6. M. B... se prévaut de l’ancienneté de sa résidence, de son insertion professionnelle et des liens privés noués en France. Toutefois, d’une part il ne justifie pas par les pièces produites du caractère continu de son séjour en France depuis 2021. D’autre part, il ressort des pièces du dossier, et notamment du procès-verbal de l’audition menée le 11 mars 2025 par les services de police, qu’il est célibataire, sans charge de famille et qu’aucun membre de sa famille ne se trouve sur le territoire français. Par ailleurs, l’intéressé ne justifie pas de l’intensité des attaches personnelles dont il disposerait en France, alors que les membres de sa famille résident dans son pays d’origine où il a vécu jusqu’à l’âge de 24 ans. Dans ces conditions, alors même qu’il produit des bulletins de salaire pour la période de mai 2023 à mars 2024, M. B... n’est pas fondé à soutenir que la préfète de la Dordogne aurait porté à son droit au respect de sa vie privée et familiale une atteinte disproportionnée aux buts en vue desquels la décision a été prise. Par suite, le moyen tiré de la violation des stipulations de l’article 8 de la convention européenne de sauvegarde des droits de l’homme et des libertés fondamentales doit être écarté. Il en est de même du moyen tiré de l’erreur manifeste d’appréciation de sa situation personnelle.

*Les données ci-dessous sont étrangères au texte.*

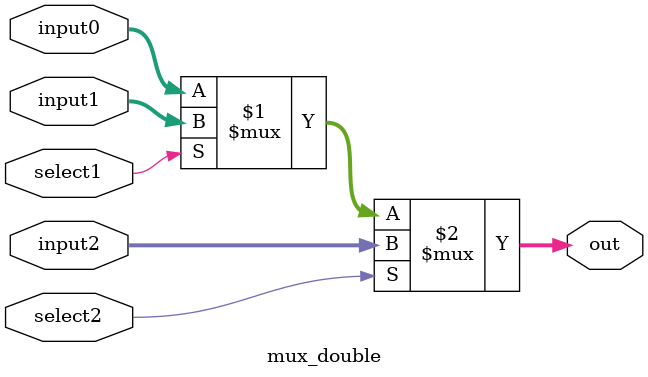
<source format=v>
module mux_double(input0, input1, input2, select1, select2, out);
	input [31:0]	input0, input1, input2;
	input		select1, select2;
	output [31:0]	out;

	assign out = (select2) ? input2 : (select1) ? input1 : input0;
endmodule

</source>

En ce qui concerne la décision portant interdiction de retour sur le territoire français :

7. En premier lieu, pour les mêmes motifs que ceux retenus au point 4, M. B... n’a pas sollicité son admission exceptionnelle au séjour. Par suite, le moyen tiré de la méconnaissance des dispositions de l’article L. 435-1 du code de l’entrée et du séjour des étrangers et du droit d’asile doit être en tout état de cause écarté comme inopérant.

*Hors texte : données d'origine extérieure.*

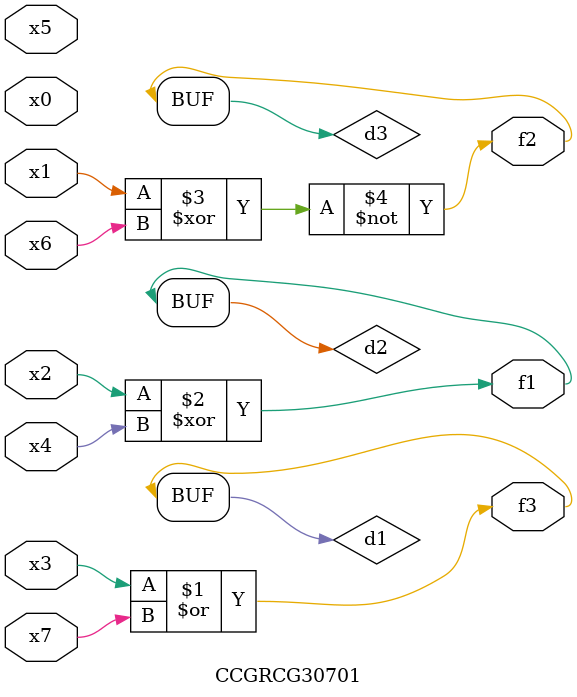
<source format=v>
module CCGRCG30701(
	input x0, x1, x2, x3, x4, x5, x6, x7,
	output f1, f2, f3
);

	wire d1, d2, d3;

	or (d1, x3, x7);
	xor (d2, x2, x4);
	xnor (d3, x1, x6);
	assign f1 = d2;
	assign f2 = d3;
	assign f3 = d1;
endmodule

</source>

8. En deuxième lieu, pour les mêmes motifs que ceux retenus au point 6, la préfète de la Dordogne n’a pas porté au droit de M. B... au respect de sa vie privée et familiale une atteinte disproportionnée aux buts en vue desquels la décision a été prise. Par suite, le moyen tiré de la violation des stipulations de l’article 8 de la convention européenne de sauvegarde des droits de l’homme et des libertés fondamentales doit être écarté.

9. Il résulte de tout ce qui précède que les conclusions à fin d’annulation dirigées contre l’arrêté du 11 mars 2025 doivent être rejetées ainsi que, par voie de conséquence, les conclusions à fin d’injonction sous astreinte et celles tendant à l’application de l’article 37 de la loi n° 91-647 du 10 juillet 1991 relative à l’aide juridique.


D E C I D E :


Article 1er : La requête de M. B... est rejetée.

Article 2 : Le présent jugement sera notifié à M. A... B... et à la préfète de la Dordogne.

Délibéré après l'audience du 7 octobre 2025 à laquelle siégeaient :

Mme Brouard-Lucas, présidente-rapporteure,
Mme Caste, première conseillère,
M. Frézet, conseiller.


Rendu public par mise à disposition au greffe le 28 octobre 2025.


La première assesseure,




F. CASTE
La présidente rapporteure,




C. BROUARD-LUCAS


La greffière,




A. JAMEAU



La République mande et ordonne au préfet de la Dordogne en ce qui les concerne ou à tous commissaires de justice à ce requis en ce qui concerne les voies de droit commun contre les parties privées, de pourvoir à l’exécution de la présente décision.